05What each wrong answer reveals

  • A The target misconception. Student lists every real force correctly and then adds centripetal as an additional FBD entry. The arrow is a phantom, but the rest of the diagram is right. This is the tell that the student is treating "centripetal force" as another force law to draw, in parallel with tension and gravity. The remediation is the agent question: "what is providing the centripetal force?"
  • B Correct. Three real forces: gravity, normal, tension. No phantom centripetal. Tension is doing the centripetal job, but it appears on the diagram as tension, not as centripetal force.
  • C Replaced the agent. Student knows something is pulling the puck toward the center but identifies it as centripetal force directly, skipping the string. They have the directional intuition right and the phantom-force habit, but they've also forgotten that there's a real tension-providing string in the scenario. Subtler than A and worth flagging separately, because the agent-naming question hits this differently (the student needs to name the string, not just defend the diagram).
  • D Centrifugal version. U2-PH14 territory. The student lists the right real forces and adds an outward "centrifugal" force, often with a story about the puck "wanting to fly outward." This is a separate code in the platform with its own remediation, but it shares the underlying FBD-construction failure with A: a phantom force has been added to make the diagram match an intuition. If a student hits A and D in the same section, both codes go active.

A and C both have the centripetal phantom, but they differ on whether the real agent (tension) is also present. A is the "additional arrow" failure; C is the "replaced the real force with a phantom" failure.
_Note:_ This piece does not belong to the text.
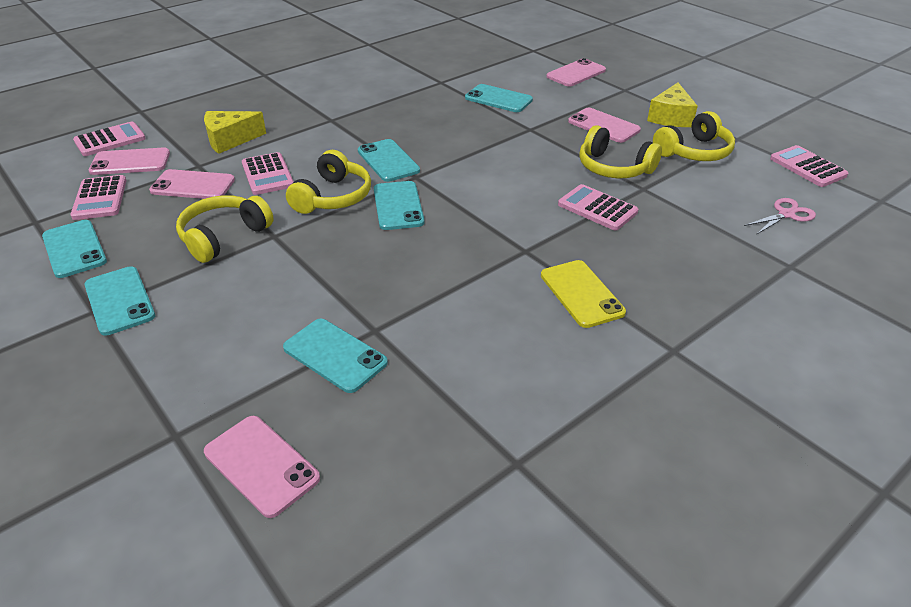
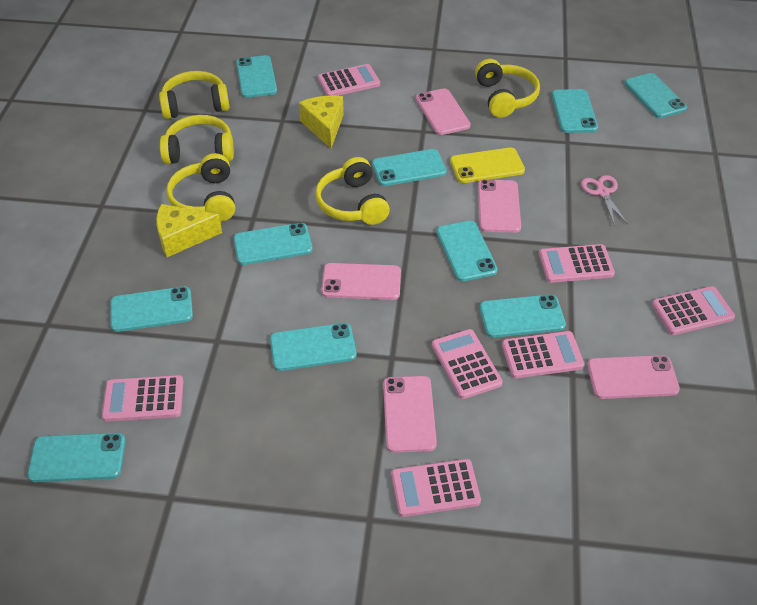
pink calculator: 5 -> 7
turquoise phone: 6 -> 10
yellow headphones: 4 -> 5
Both clear with the same agent-naming intervention, but C also requires putting the missing tension back, which is a slightly heavier lift. D is a separate misconception entirely that just happens to live next door.

06Try it in Mistake Master

Where this lives in the platform

Topic 2.9 (Circular Motion) is where U2-PH15 is drilled directly. Items there force the student to identify which real force is providing the centripetal requirement before writing Newton's second law in the radial direction. The centrifugal version (U2-PH14) lives in the same topic but is tracked separately, with its own distractor design and its own remediation, so a student who clears one and not the other ends up with a targeted re-drill on whichever phantom is still active. Vertical-loop and banked-curve items re-check the failure under harder geometry, where the centripetal job is shared across components of multiple real forces.